Argumentsタブから、Program argumentsに以下を設定。
"${project_loc:overlayweaver}/scenario/test-scenario"
VM argumentsに以下を設定。
-Djava.util.logging.config.file="${project_loc:overlayweaver}/scenario/log-off.properties"

Commonタブから、Output Fileに以下を設定。
${project_loc:overlayweaver}/scenario/test-scenario-out

設定が終われば、apply、runを押せばtest-scenarioに書かれたシナリオが実行でき、test-scenario-outに結果が表示される。

テストシナリオ

詳しいシナリオの書き方は、公式ドキュメント( 計算機 1台上での複数ノードのエミュレーションDHTシェル)を参考にしてほしい。ここでは先述のシナリオの説明を簡単にする。

test-scenario
# the first node
class ow.tool.dhtshell.Main
arg -p 10000
schedule 0 invoke

# invoke nodes
arg emu0
schedule 1000,1000,3 invoke

# put
schedule 2000 control 0 put key0 value0

# get
schedule 3000 control 1 get key0

# show status
schedule 3000 control 0 status

# show localdata
schedule 4000 control 0 localdata
schedule 5000 control 1 localdata
schedule 6000 control 2 localdata
schedule 7000 control 3 localdata

まずは、最初のノードを立ち上げている。その後、3つのノードを立ち上げ、接続している。Key-ValueをDHT内にput、getを行い、stausの閲覧、各ノードlocalにあるデータの閲覧を行っている。なお、Overlay Weaverでは、DHTのアルゴリズムを特に指定しなければChordになる。

schedule命令は、schedule ミリ秒 命令の形式で、実行開始からのミリ秒後に何をするかを記述できる。control命令はcontrol NodeID 命令の形式で各ノードに対して命令を渡してあげることができる。
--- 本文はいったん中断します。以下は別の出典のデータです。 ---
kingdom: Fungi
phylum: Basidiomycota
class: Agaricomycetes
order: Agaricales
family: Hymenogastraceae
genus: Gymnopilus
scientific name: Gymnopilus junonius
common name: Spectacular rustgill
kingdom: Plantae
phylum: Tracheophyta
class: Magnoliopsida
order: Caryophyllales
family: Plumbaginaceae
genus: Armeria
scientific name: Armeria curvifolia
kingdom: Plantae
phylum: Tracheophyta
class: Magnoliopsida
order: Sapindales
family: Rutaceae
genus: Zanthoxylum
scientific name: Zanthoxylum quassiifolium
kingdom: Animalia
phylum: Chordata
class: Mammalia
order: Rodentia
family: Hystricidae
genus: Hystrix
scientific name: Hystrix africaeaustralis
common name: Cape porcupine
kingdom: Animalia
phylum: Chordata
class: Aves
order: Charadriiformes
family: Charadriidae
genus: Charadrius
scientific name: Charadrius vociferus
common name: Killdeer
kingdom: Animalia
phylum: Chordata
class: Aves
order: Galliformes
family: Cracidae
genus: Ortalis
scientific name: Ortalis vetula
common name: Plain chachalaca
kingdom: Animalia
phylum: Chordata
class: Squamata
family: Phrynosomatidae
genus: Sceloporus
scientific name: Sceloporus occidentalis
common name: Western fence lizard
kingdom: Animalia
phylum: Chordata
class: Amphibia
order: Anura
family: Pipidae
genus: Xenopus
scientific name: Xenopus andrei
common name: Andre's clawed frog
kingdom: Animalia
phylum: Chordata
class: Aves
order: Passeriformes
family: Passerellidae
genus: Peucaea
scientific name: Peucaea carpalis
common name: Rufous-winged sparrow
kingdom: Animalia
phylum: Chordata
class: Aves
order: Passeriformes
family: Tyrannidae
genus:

したがって、schedule 2000 control 0 put key0 value0は、「実行開始2000ミリ秒後にノード0からkey0をキーとして、value0をDHTへputする」という命令になる。

終わりに

P2Pの研究は2001年のChordの発表以降盛り上がりを見せたのち、少し下火になっている印象があるが、ブロックチェーンなどの新たなP2P技術の登場に合わせて、再注目されるのではないか、という期待を持っている。

こうしたシュミレータ自体の開発は数年止まっているようだが、P2Pの研究においては必要不可欠な存在なので、ぜひ継続的な利用者の増加と、メンテナンスの継続が行われていったら、と思う。

 参考

Overlay Weaver の使い方 - 情報科学屋さんを目指す人のメモ(FC2ブログ版)

余談だが、このブログのP2Pの専門知識ゼロから独自DHTを実装評価するまでの学習方法と参考資料まとめは大変参考になったので、P2Pに興味のある人は一読すると良い。